When JCK Events partnered with Uncommon Goods, a Brooklyn, N.Y.–based catalog merchant and e-tailer of wares such as fine jewelry, at JCK Tucson 2016, the design community at the show was enthusiastic. After all, exhibitors had a chance to sell to the firm known for carrying offbeat but cool objects such as Himalayan salt tequila glasses and Judi Powers’ A Tree Grows necklace in the JCK Tucson Uncommon Goods Design Challenge.
Uncommon Goods jewelry buyer Sharon Hitchcock and two others—Jacqueline Stone of Salt + Stone and yours truly—viewed the works of several artists to determine a grand-prize winner and two runners-up. Currently, one winning item is for sale on the Uncommon Goods website and another will soon be available. The Pop Top ring in silver (a runner-up) from Ayesha Mayadas is now live and retails for $180. The piece intrigued Hitchcock because of its origin—handmade in New Jersey—and backstory: Mayadas got the idea for it from discarded milk carton pop-tops.
Another ring, Love and Protection from Majestic Art Jewelry, will be online soon. That piece features a cage-inspired design containing either an emerald or a pink tourmaline set in silver and 14k gold for $995 or all silver for $650.
Hitchcock tells JCK that Uncommon Goods ordered inventory for the Pop Top ring, while Love and Protection sales will be fulfilled through drop shipment.
As for the competition itself, Hitchcock says it was the first time that Uncommon Goods partnered with an outside entity. “We used to do our own in-house design challenge with outside judges, but this is the first time we’ve collaborated on a larger scale,” she explains. The biggest challenge? Uncommon Good’s price points. “Our customer is pretty price conscious,” she says. “Our average sale for jewelry is $85, and JCK is all about fine jewelry. Still, we were very pleased to have a different platform than we normally do to meet artists.”

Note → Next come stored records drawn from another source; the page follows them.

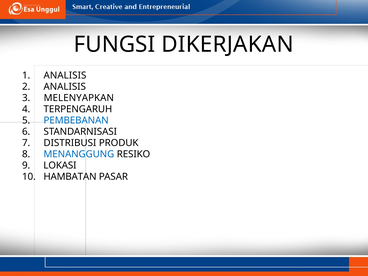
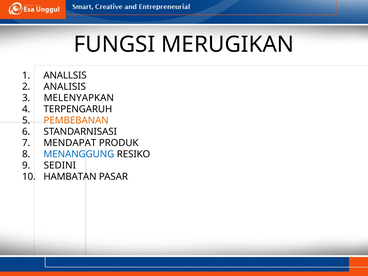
DIKERJAKAN: DIKERJAKAN -> MERUGIKAN
ANALISIS at (65, 75): ANALISIS -> ANALLSIS
PEMBEBANAN colour: blue -> orange
DISTRIBUSI: DISTRIBUSI -> MENDAPAT
LOKASI: LOKASI -> SEDINI
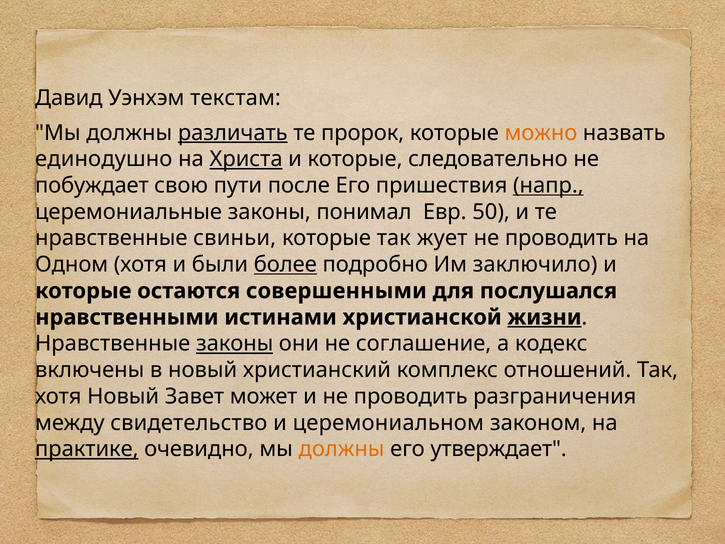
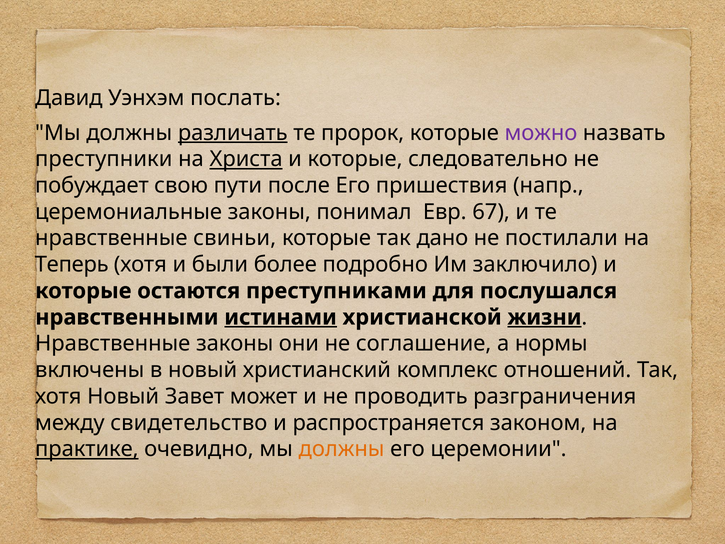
текстам: текстам -> послать
можно colour: orange -> purple
единодушно: единодушно -> преступники
напр underline: present -> none
50: 50 -> 67
жует: жует -> дано
проводить at (561, 238): проводить -> постилали
Одном: Одном -> Теперь
более underline: present -> none
совершенными: совершенными -> преступниками
истинами underline: none -> present
законы at (235, 344) underline: present -> none
кодекс: кодекс -> нормы
церемониальном: церемониальном -> распространяется
утверждает: утверждает -> церемонии
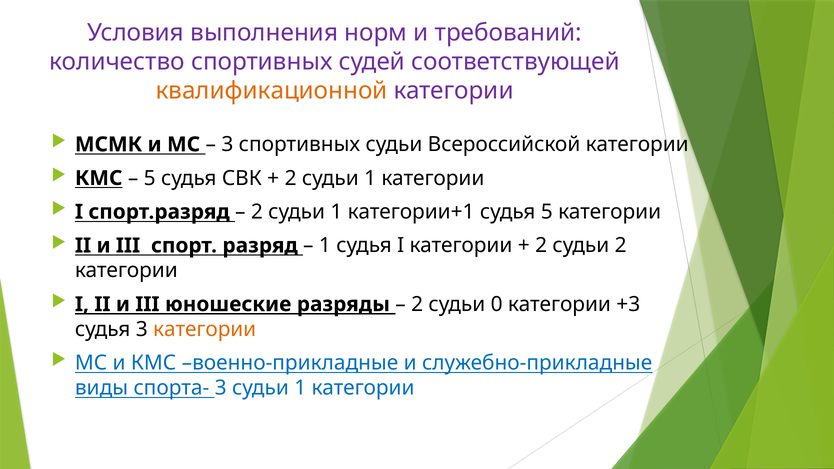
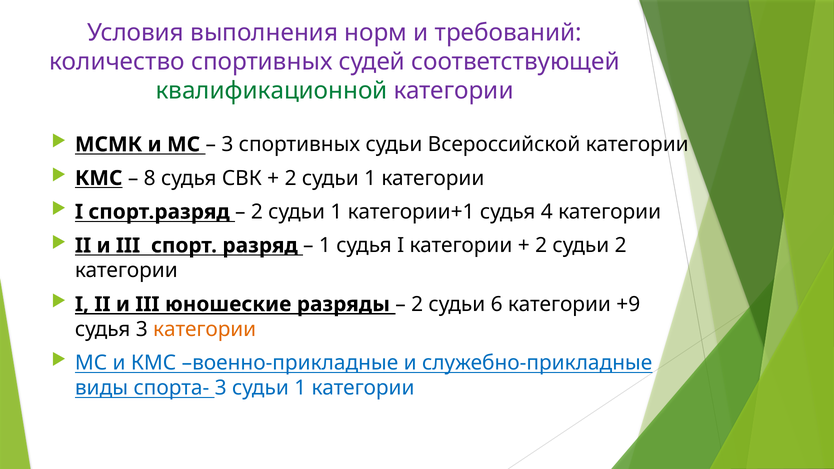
квалификационной colour: orange -> green
5 at (150, 178): 5 -> 8
судья 5: 5 -> 4
0: 0 -> 6
+3: +3 -> +9
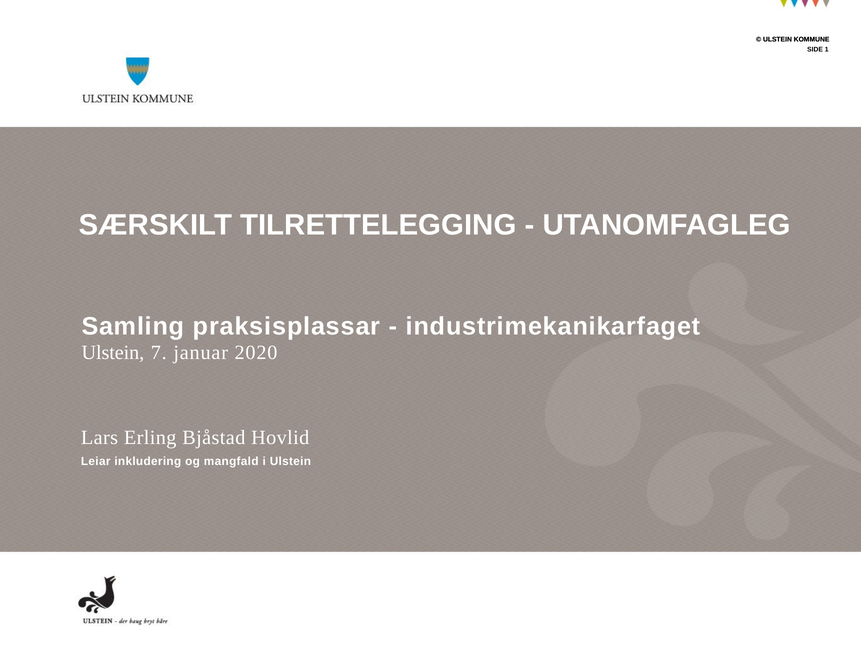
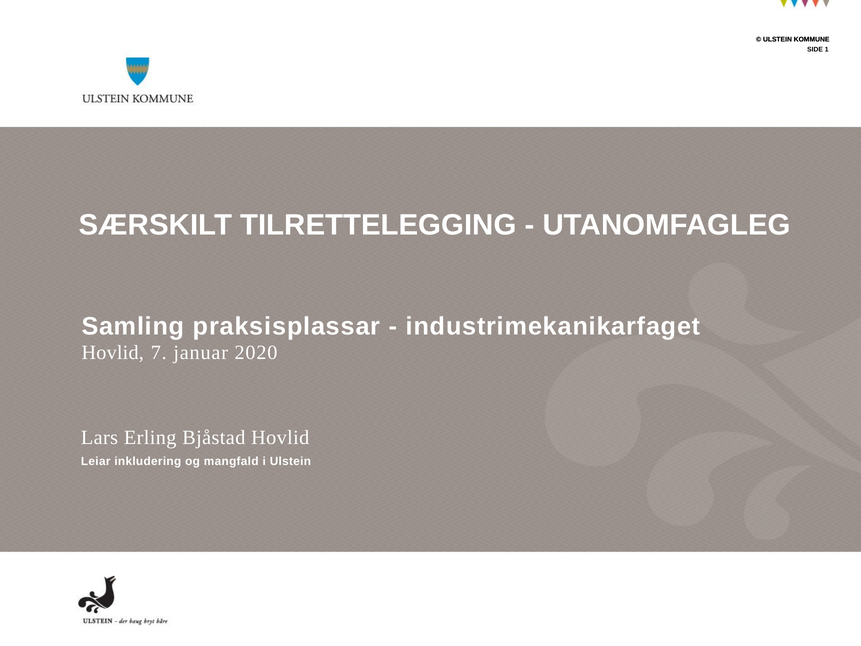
Ulstein at (113, 352): Ulstein -> Hovlid
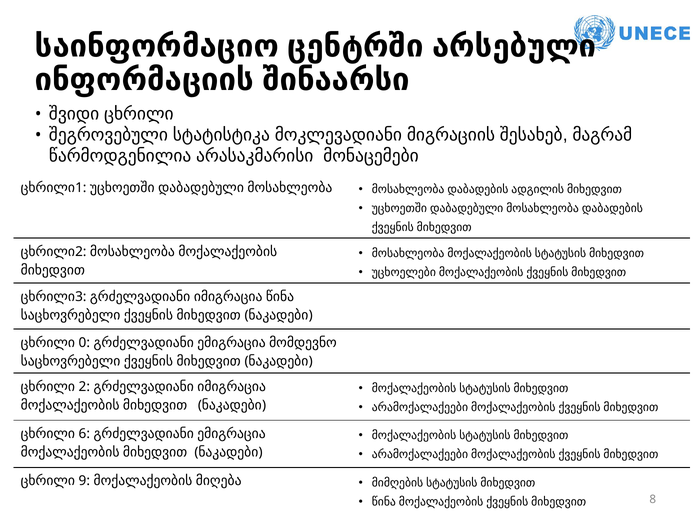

And while plans are not yet in place to duplicate the contest at JCK Tucson 2017, jewelry artists interested in being considered for sale on UncommonGoods.com can reach out to Hitchcock through an online application. Click here to submit images of your jewelry to be considered a vendor. What does Uncommon Goods look for in a vendors beyond lower price points? Sustainability and a story.
“We offer a jewelry assortment that is more fun than what’s typically found in stores,” says Hitchcock.